The predictive plots for 2004, 2005, 2004-2005, and 2003-2005 are very similar but also have very similar models (Figure 4.15). There is also very little difference between the predictive plots for 2004-2005, and 2003-2005, despite the latter including three additional variables (longitude, depth and proportion of sand in the sediment). However, this model prediction suggested that some of the more westerly areas such as north of Coll & Tiree were predicted to have high densities of porpoises despite there being very few observed porpoises in this area. As in the previous section (§ 4.3.1), the model predicts low porpoise densities around Colonsay, to the west of the Ross of Mull (Iona), and around Eigg & Muck, where there were quite a high density of sightings.

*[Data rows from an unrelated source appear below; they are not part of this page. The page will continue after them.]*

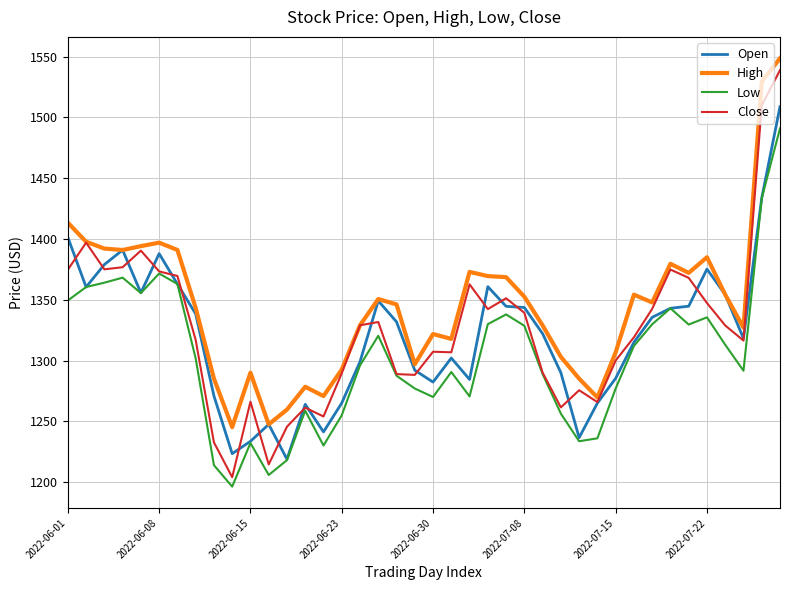

Which series has the largest range (max minus min)?

Close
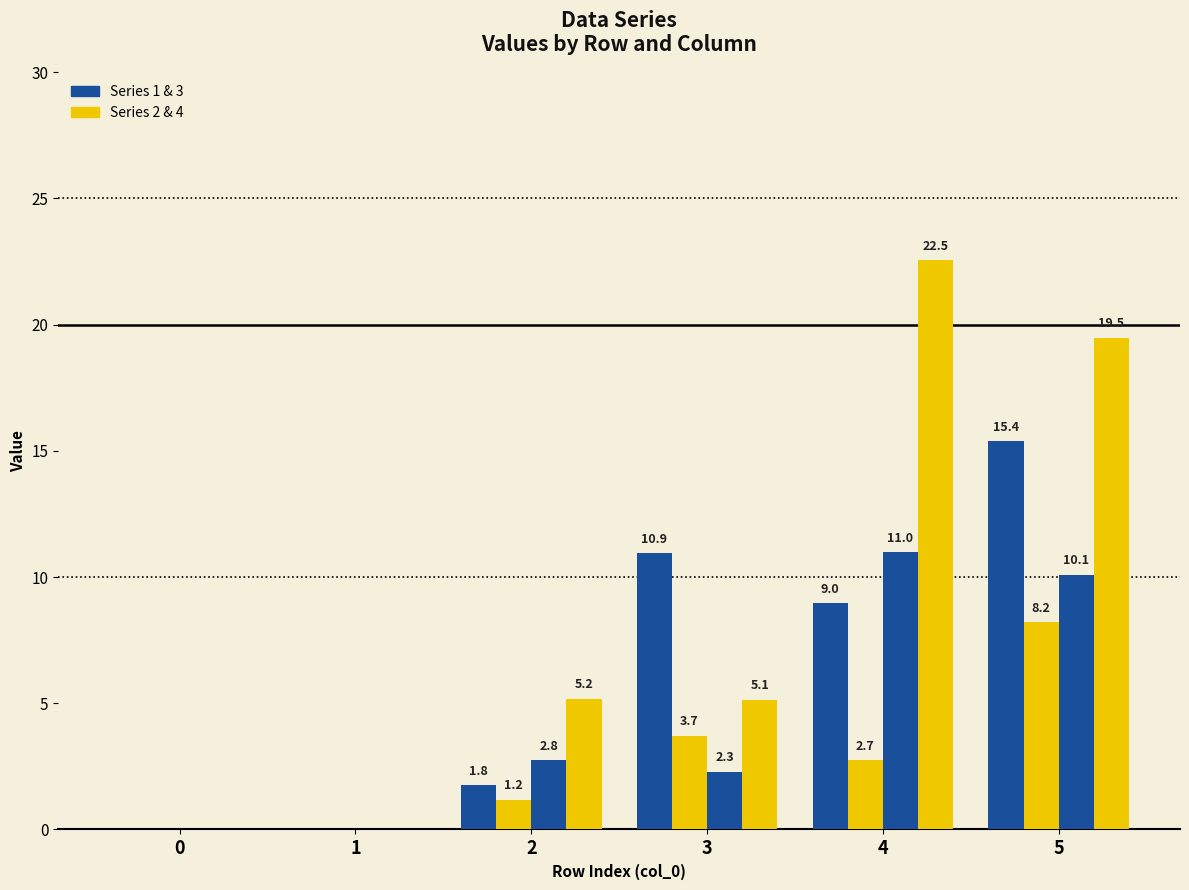

Does the chart contain stacked bars?

No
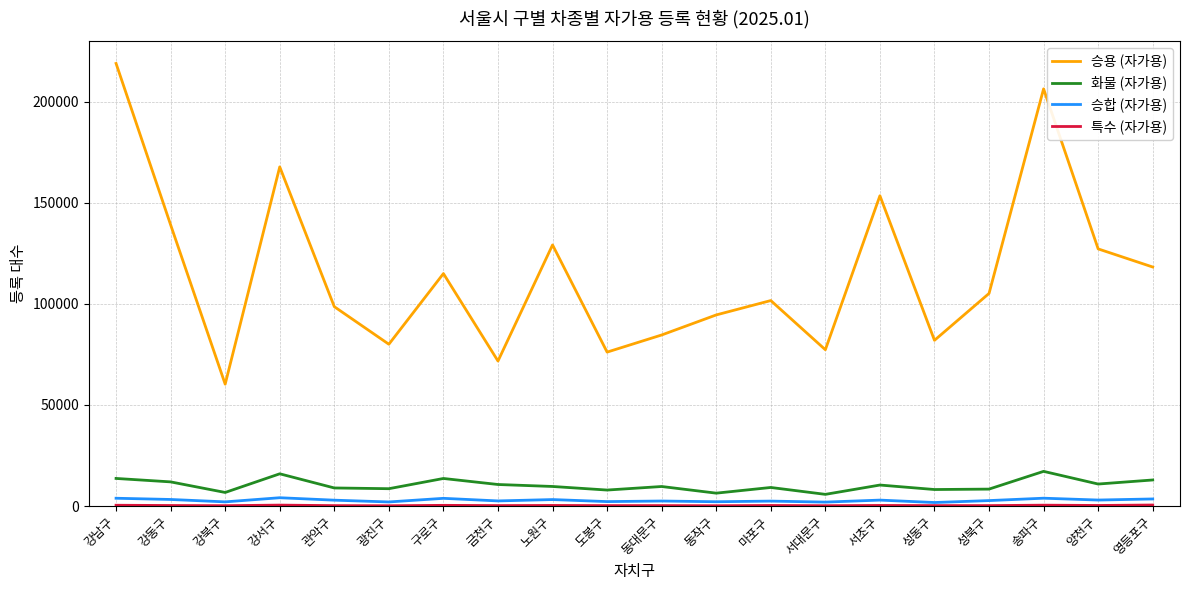

Is the value of 승용 (자가용) at 마포구 greater than the value of 화물 (자가용) at 도봉구?

Yes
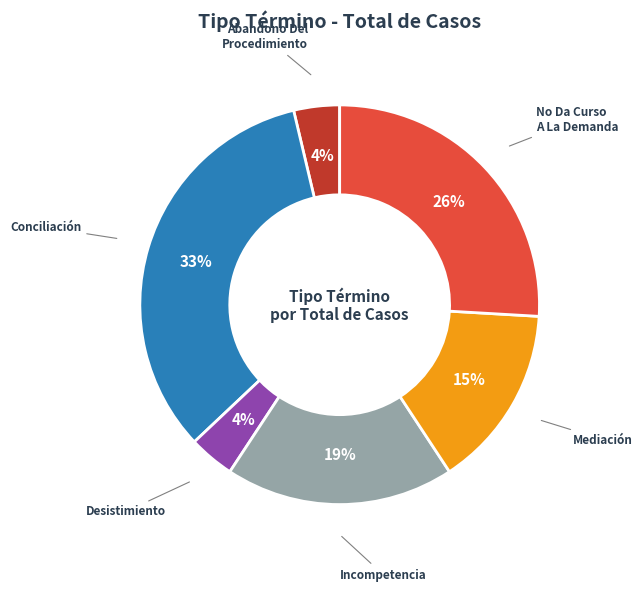

To the nearest percent, what is the average slice percentage?

17%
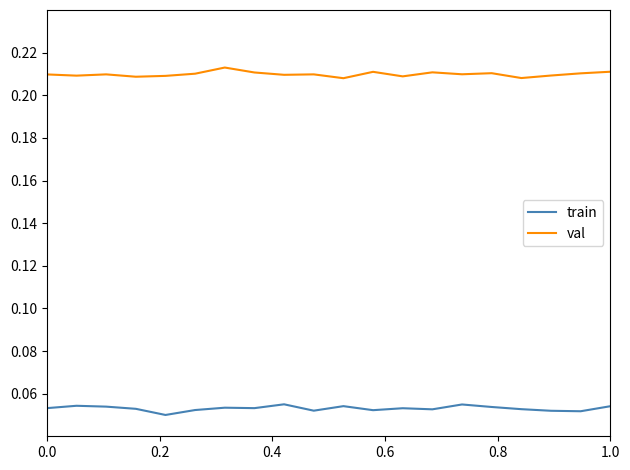

Which series has the largest total across all categories?

val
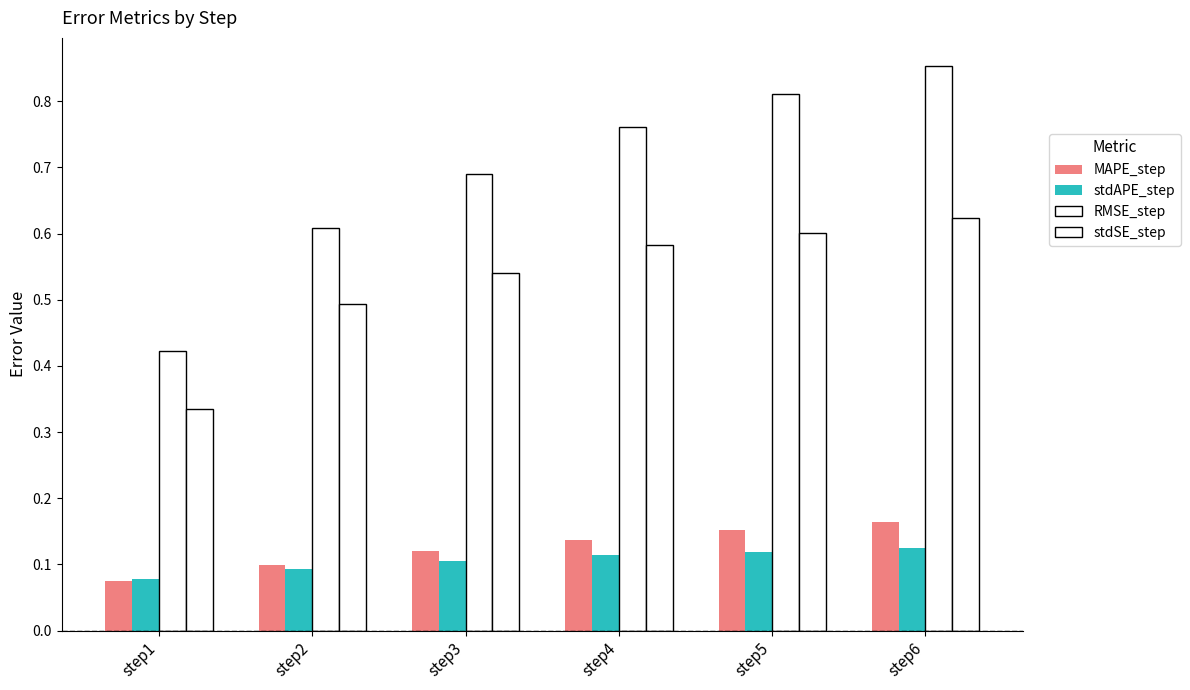

Are the bars horizontal?

No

The remaining two models (2003 and 2003-2004) predicted that harbour porpoises were spread over a wider proportion of the survey area than the other models, with higher densities predicted over the whole survey area. However, all models predicted highest porpoise densities towards the coastal areas, i.e. in the Sound of Jura, Firth of Lorne, west of Mull (around the Treshnish Isles) and around the Small Isles.